We have much better trained business writers. I don’t know if I could have gotten my job. If I were running a department, I would insist on somebody having specialized training.

We saw a number of magazines come and go, and of course, the Web is not even a dozen years old, and it is the wave of the future. I have seen the changes, and all for the better. There is more sophisticated coverage, more space, more staff.

Q: What story or stories have you been most proud of in your career?

A: We covered the financial crash of 1987 around the clock. When the New York stock market closed, we covered the Tokyo and Asian markets and then moved to London, and then picked up the U.S. again the next morning. People say we burst on the scene covering the crash as if a star was born overnight. I said, we had seven years of experience of covering business and financial news on a daily basis.
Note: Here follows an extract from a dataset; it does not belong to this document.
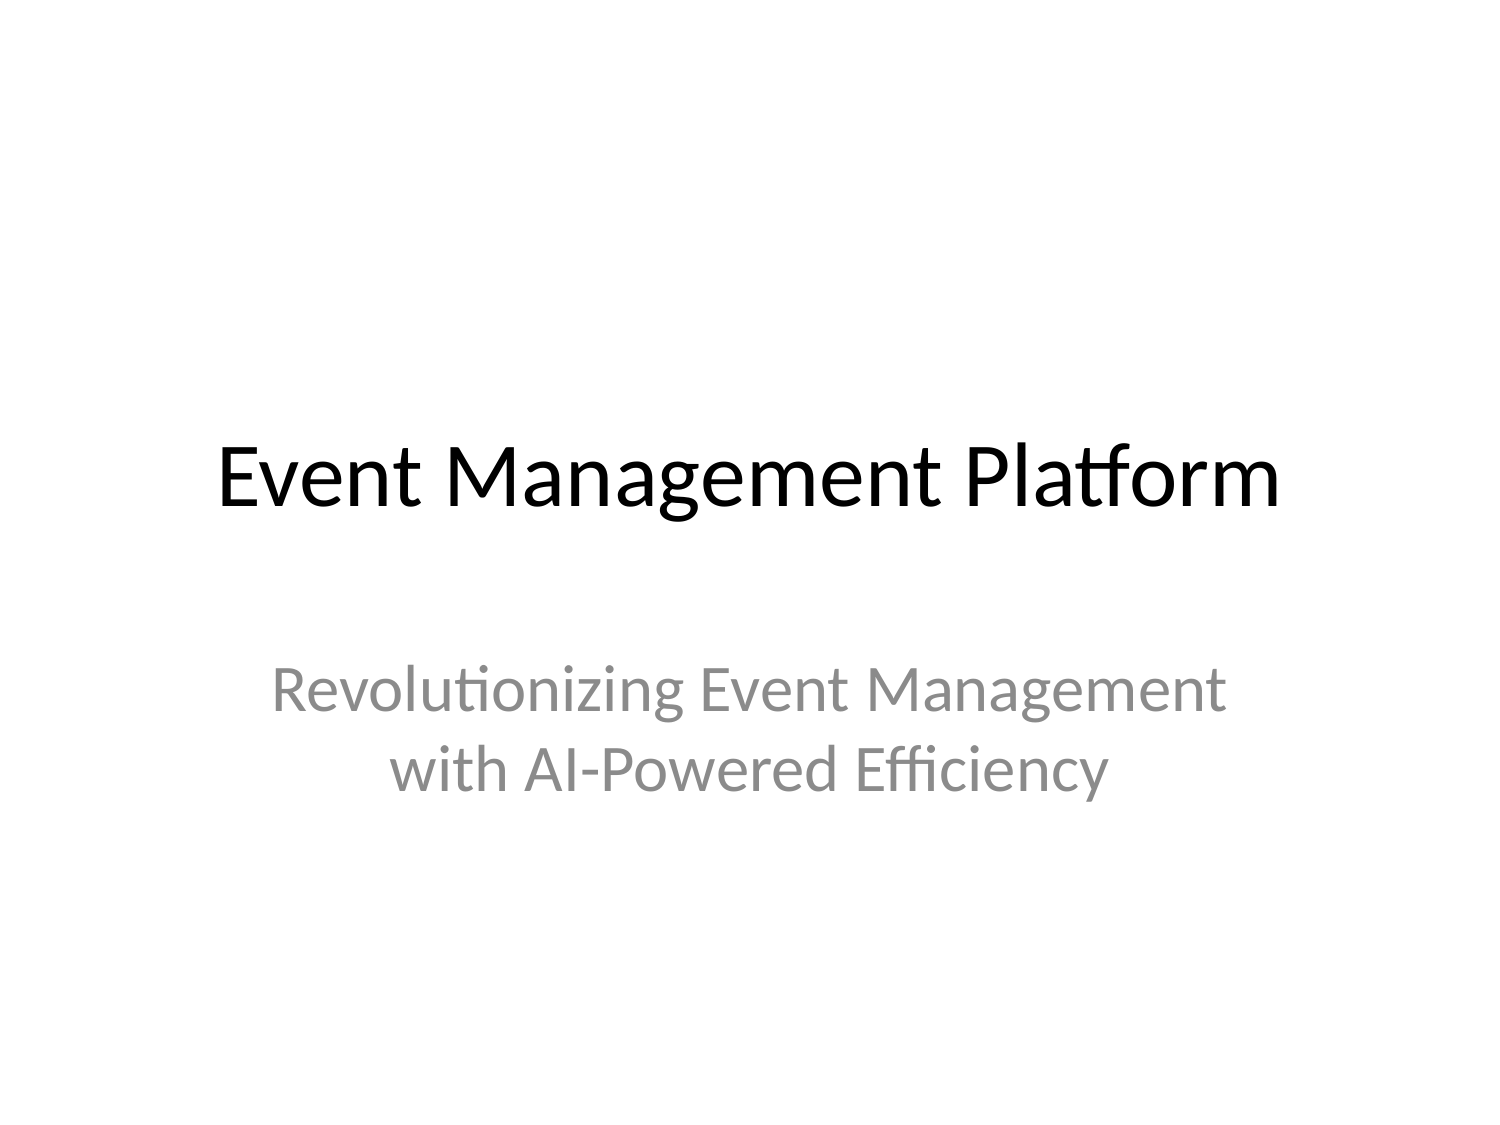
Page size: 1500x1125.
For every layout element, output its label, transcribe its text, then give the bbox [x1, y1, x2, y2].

Q: Business journalism has been criticized in recent years for missing some big corporate scandals. Do you think that’s a valid critique?

A: Yes. Everybody else missed it too. Wall Street analysts, who get paid a whole lot more, missed it. I think business journalists, along with the rest of society, were carried away to some extent by the booming economy and the gangbuster stock market. There were a few examples of saying the emperor has no clothes, but they were a voice in the wilderness. How many adulatory stories were written about Ken Lay?

But there have been scandals over the years, like the Salad Oil scandal, and the Hunt brothers trying to corner the silver market, and the insider trading scandals in the 1980s, and Ivan Boesky. And then you had the junk bond mess with Michael Milken and Drexel Burnham Lambert. These things are not isolated, and the collapse of a bull market shines a light on things. Maybe I am as guilty as most, but it was a dirty little secret that brokerage houses never issued “sell” ratings. But we’ve had good journalists write negative stories over the years.

Q: Where do you see the future of business journalism heading?

A: I think it’s only brighter as more and more Americans have a stake in the stock market and more discretionary income, and more control over their retirement funds. There will be growing interest in business journalism. At the same time, there will be a plethora of outlets with the Web. We’ll see a lot of garbage, and we’ll see a lot of good stuff. It’s up to responsible journalists to point out the differences and guide the average reader or viewer or surfer to responsible places.

And then of course, the growth of the blogosphere can’t be overlooked. The thing that bothers me about blogging is that it is unfiltered. In journalism, there are layers of expertise. Blogging, there is none of that. So there could be the misuse of the web, and that’s something responsible journalists have to pay attention to.